Once again überfaith42 stated “Our intention was always to make something unique, and those that have given the game a chance have taken note that we really weren’t here to make a copy of anything, or build off of someone else’s success.”
“We may have missed the quality mark on a lot of fronts (that we’re working on and will continue working on), but we definitely have shown that there’s a lot of originality. I hope to see this situation resolved as soon as possible, and am completely willing (and waiting since it’s the weekend) to get to the bottom of this with Epic.”
March 13th would see the official Bleak Faith: Forsaken Twitter account reveal what Epic Games stated. “Hello everyone. As promised here is an update on the animation asset issue. We have heard back from the escalation team at Epic which was as follows:”
“Pursuant to the Marketplace Distribution Agreement, each Marketplace seller represents and warrants to Epic that they have appropriate rights to upload their content. As with any store that hosts third-party content, however, Epic is not in a position to independently verify such rights, and Epic makes no such guarantee to purchasers of the content,” Epic Games was quoted as stating.

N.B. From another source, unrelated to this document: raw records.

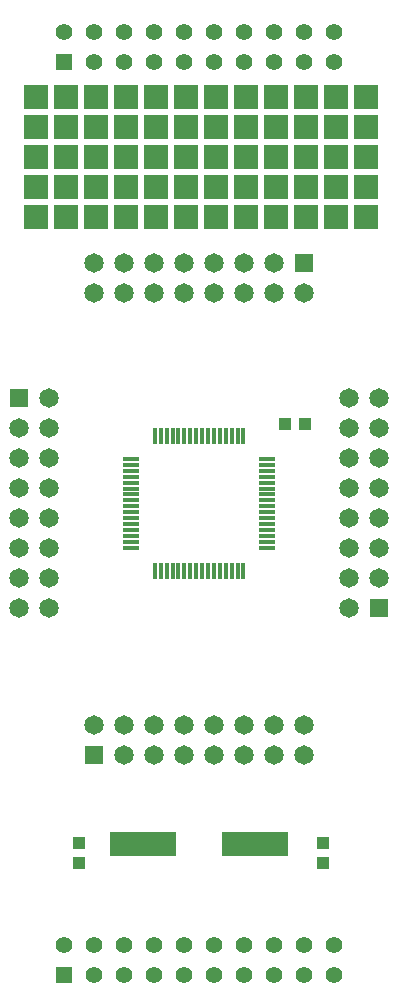
<source format=gbr>
%TF.GenerationSoftware,Altium Limited,Altium Designer,23.4.1 (23)*%
G04 Layer_Color=255*
%FSLAX45Y45*%
%MOMM*%
%TF.SameCoordinates,2443AD3D-16DC-45C5-9BCC-0FA72C26467A*%
%TF.FilePolarity,Positive*%
%TF.FileFunction,Pads,Top*%
%TF.Part,Single*%
G01*
G75*
%TA.AperFunction,SMDPad,CuDef*%
%ADD10R,1.10000X1.00000*%
%ADD11R,1.00000X1.10000*%
%ADD12R,1.47500X0.30000*%
%ADD13R,0.30000X1.47500*%
%ADD14R,5.60000X2.10000*%
%TA.AperFunction,ComponentPad*%
%ADD17R,1.65000X1.65000*%
%ADD18C,1.65000*%
%TA.AperFunction,ViaPad*%
%ADD19R,2.00000X2.00000*%
%TA.AperFunction,ComponentPad*%
%ADD20R,1.65000X1.65000*%
%ADD21R,1.39000X1.39000*%
%ADD22C,1.39000*%
D10*
X2375625Y5175250D02*
D03*
X2545625D02*
D03*
D11*
X2698750Y1454875D02*
D03*
Y1624875D02*
D03*
X635000Y1454875D02*
D03*
Y1624875D02*
D03*
D12*
X1076200Y4875000D02*
D03*
Y4825000D02*
D03*
Y4775000D02*
D03*
Y4725000D02*
D03*
Y4675000D02*
D03*
Y4625000D02*
D03*
Y4575000D02*
D03*
Y4525000D02*
D03*
Y4475000D02*
D03*
Y4425000D02*
D03*
Y4375000D02*
D03*
Y4325000D02*
D03*
Y4275000D02*
D03*
Y4225000D02*
D03*
Y4175000D02*
D03*
Y4125000D02*
D03*
X2223800D02*
D03*
Y4175000D02*
D03*
Y4225000D02*
D03*
Y4275000D02*
D03*
Y4325000D02*
D03*
Y4375000D02*
D03*
Y4425000D02*
D03*
Y4475000D02*
D03*
Y4525000D02*
D03*
Y4575000D02*
D03*
Y4625000D02*
D03*
Y4675000D02*
D03*
Y4725000D02*
D03*
Y4775000D02*
D03*
Y4825000D02*
D03*
Y4875000D02*
D03*
D13*
X1275000Y3926200D02*
D03*
X1325000D02*
D03*
X1375000D02*
D03*
X1425000D02*
D03*
X1475000D02*
D03*
X1525000D02*
D03*
X1575000D02*
D03*
X1625000D02*
D03*
X1675000D02*
D03*
X1725000D02*
D03*
X1775000D02*
D03*
X1825000D02*
D03*
X1875000D02*
D03*
X1925000D02*
D03*
X1975000D02*
D03*
X2025000D02*
D03*
Y5073800D02*
D03*
X1975000D02*
D03*
X1925000D02*
D03*
X1875000D02*
D03*
X1825000D02*
D03*
X1775000D02*
D03*
X1725000D02*
D03*
X1675000D02*
D03*
X1625000D02*
D03*
X1575000D02*
D03*
X1525000D02*
D03*
X1475000D02*
D03*
X1425000D02*
D03*
X1375000D02*
D03*
X1325000D02*
D03*
X1275000D02*
D03*
D14*
X1175000Y1619250D02*
D03*
X2125000D02*
D03*
D17*
X761000Y2368000D02*
D03*
X2539000Y6532000D02*
D03*
D18*
X761000Y2622000D02*
D03*
X1015000Y2368000D02*
D03*
Y2622000D02*
D03*
X1269000Y2368000D02*
D03*
Y2622000D02*
D03*
X1523000Y2368000D02*
D03*
Y2622000D02*
D03*
X1777000Y2368000D02*
D03*
Y2622000D02*
D03*
X2031000Y2368000D02*
D03*
Y2622000D02*
D03*
X2285000Y2368000D02*
D03*
Y2622000D02*
D03*
X2539000Y2368000D02*
D03*
Y2622000D02*
D03*
Y6278000D02*
D03*
X2285000Y6532000D02*
D03*
Y6278000D02*
D03*
X2031000Y6532000D02*
D03*
Y6278000D02*
D03*
X1777000Y6532000D02*
D03*
Y6278000D02*
D03*
X1523000Y6532000D02*
D03*
Y6278000D02*
D03*
X1269000Y6532000D02*
D03*
Y6278000D02*
D03*
X1015000Y6532000D02*
D03*
Y6278000D02*
D03*
X761000Y6532000D02*
D03*
Y6278000D02*
D03*
X381000Y5389000D02*
D03*
X127000Y5135000D02*
D03*
X381000D02*
D03*
X127000Y4881000D02*
D03*
X381000D02*
D03*
X127000Y4627000D02*
D03*
X381000D02*
D03*
X127000Y4373000D02*
D03*
X381000D02*
D03*
X127000Y4119000D02*
D03*
X381000D02*
D03*
X127000Y3865000D02*
D03*
X381000D02*
D03*
X127000Y3611000D02*
D03*
X381000D02*
D03*
X2919000D02*
D03*
X3173000Y3865000D02*
D03*
X2919000D02*
D03*
X3173000Y4119000D02*
D03*
X2919000D02*
D03*
X3173000Y4373000D02*
D03*
X2919000D02*
D03*
X3173000Y4627000D02*
D03*
X2919000D02*
D03*
X3173000Y4881000D02*
D03*
X2919000D02*
D03*
X3173000Y5135000D02*
D03*
X2919000D02*
D03*
X3173000Y5389000D02*
D03*
X2919000D02*
D03*
D19*
X2555875Y6921500D02*
D03*
X2301875D02*
D03*
X2809875D02*
D03*
X3063875D02*
D03*
X1539875D02*
D03*
X1793875D02*
D03*
X2047875D02*
D03*
X1285875D02*
D03*
X777875D02*
D03*
X523875D02*
D03*
X1031875D02*
D03*
X269875D02*
D03*
X2555875Y7175500D02*
D03*
X2301875D02*
D03*
X2809875D02*
D03*
X3063875D02*
D03*
X1539875D02*
D03*
X1793875D02*
D03*
X2047875D02*
D03*
X1285875D02*
D03*
X777875D02*
D03*
X523875D02*
D03*
X1031875D02*
D03*
X269875D02*
D03*
Y7429500D02*
D03*
X1031875D02*
D03*
X523875D02*
D03*
X777875D02*
D03*
X1285875D02*
D03*
X2047875D02*
D03*
X1793875D02*
D03*
X1539875D02*
D03*
X3063875D02*
D03*
X2809875D02*
D03*
X2301875D02*
D03*
X2555875D02*
D03*
X2301875Y7937500D02*
D03*
Y7683500D02*
D03*
X2555875D02*
D03*
Y7937500D02*
D03*
X3063875D02*
D03*
Y7683500D02*
D03*
X2809875D02*
D03*
Y7937500D02*
D03*
X1285875D02*
D03*
Y7683500D02*
D03*
X1539875D02*
D03*
Y7937500D02*
D03*
X2047875D02*
D03*
Y7683500D02*
D03*
X1793875D02*
D03*
Y7937500D02*
D03*
X777875D02*
D03*
Y7683500D02*
D03*
X1031875D02*
D03*
Y7937500D02*
D03*
X523875D02*
D03*
Y7683500D02*
D03*
X269875D02*
D03*
Y7937500D02*
D03*
D20*
X127000Y5389000D02*
D03*
X3173000Y3611000D02*
D03*
D21*
X508000Y8238000D02*
D03*
Y508000D02*
D03*
D22*
Y8492000D02*
D03*
X762000Y8238000D02*
D03*
Y8492000D02*
D03*
X1016000Y8238000D02*
D03*
Y8492000D02*
D03*
X1270000Y8238000D02*
D03*
Y8492000D02*
D03*
X1524000Y8238000D02*
D03*
Y8492000D02*
D03*
X1778000Y8238000D02*
D03*
Y8492000D02*
D03*
X2032000Y8238000D02*
D03*
Y8492000D02*
D03*
X2286000Y8238000D02*
D03*
Y8492000D02*
D03*
X2540000Y8238000D02*
D03*
Y8492000D02*
D03*
X2794000Y8238000D02*
D03*
Y8492000D02*
D03*
X508000Y762000D02*
D03*
X762000Y508000D02*
D03*
Y762000D02*
D03*
X1016000Y508000D02*
D03*
Y762000D02*
D03*
X1270000Y508000D02*
D03*
Y762000D02*
D03*
X1524000Y508000D02*
D03*
Y762000D02*
D03*
X1778000Y508000D02*
D03*
Y762000D02*
D03*
X2032000Y508000D02*
D03*
Y762000D02*
D03*
X2286000Y508000D02*
D03*
Y762000D02*
D03*
X2540000Y508000D02*
D03*
Y762000D02*
D03*
X2794000Y508000D02*
D03*
Y762000D02*
D03*
%TF.MD5,ed084508a29b62cbad9f8cc1b21856e2*%
M02*

</source>
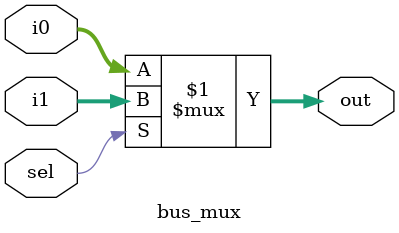
<source format=v>

module bus_mux(
    input wire [7:0] i0,
    input wire [7:0] i1,
    input wire sel,
    output wire [7:0] out
);

    assign out = sel ? i1 : i0;

endmodule
</source>
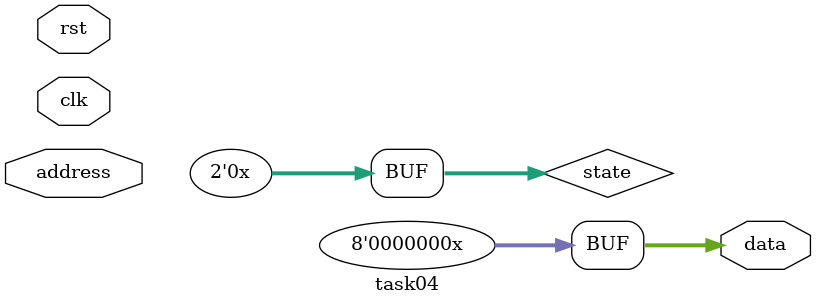
<source format=v>
module task04 (
        input  wire clk,        // clock
        input  wire rst,        // reset
        input  wire [3:0] address,
        output wire [7:0] data
    );
 
	reg [1:0]  state;
	reg [1:0]  next_state;
	
	/* Memory params */
	reg we, oe, cs;
	
	// TODO: Define other required params
	
 
	localparam TRUE = 1'b1,
				  FALSE = 1'b0,
				  STATE_IDLE = 2'd0,
				  STATE_SRAM_READ_INIT = 2'b01,
				  STATE_SRAM_READ = 2'b10;
 
	// TODO: Implement transition from state to next state
	always @(clk) begin
		if (rst)
			state <= 1'dx; 
		else
			state <= 1'dx;
	end
 
	// TODO: Implement the process of reading/writing data
	//                 how to change the state
	// Hint: Pay attention to the list of signals which trigger the block.
	//       When do we want it to run?
	always @(*) begin
		case (state)
			STATE_IDLE: begin
			
			end
			STATE_SRAM_READ_INIT: begin
			
			end
			STATE_SRAM_READ: begin
			
			end
		endcase
	end
	
	// TODO: Assign a value to data bus
	assign data = 1'dx;
	
	// TODO: Create an instance for each memory module
	// Hint: Pay attention to the address width

endmodule
</source>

“So essentially, they state they cannot verify the copyright of the animation packages purchased through their store,” Archangel Studios summarized. “This is not satisfactory for us and so we have taken the decision to replace the assets purchased from the store over the next several days.”
“Certainly this has been a huge lesson for us and hopefully other indie creators out there too that assets on these storefronts seemingly cannot be purchased in good faith. Back to work we go! Again, thank you for bringing the issue to our attention and helping us improve the game.”
In a statement to IGN, the developer summarized and vindicated themselves further. “Since the start of development, Archangel Studios has always been transparent with their community about the use of Epic Marketplace assets. While only 10% of the game has been outsourced in this manner, it has helped speed up the development process immensely.”
“As a three-person studio, it was a vital resource to utilize throughout the four-year development. The assets in question were purchased from the Epic Marketplace in good faith and with the understanding that Epic went through the proper vetting and review process before listing them for sale,” Archangel Studio condemned.
Archangel Studio concluded with the same message in their earlier tweet, stating store assets “cannot be purchased in good faith.”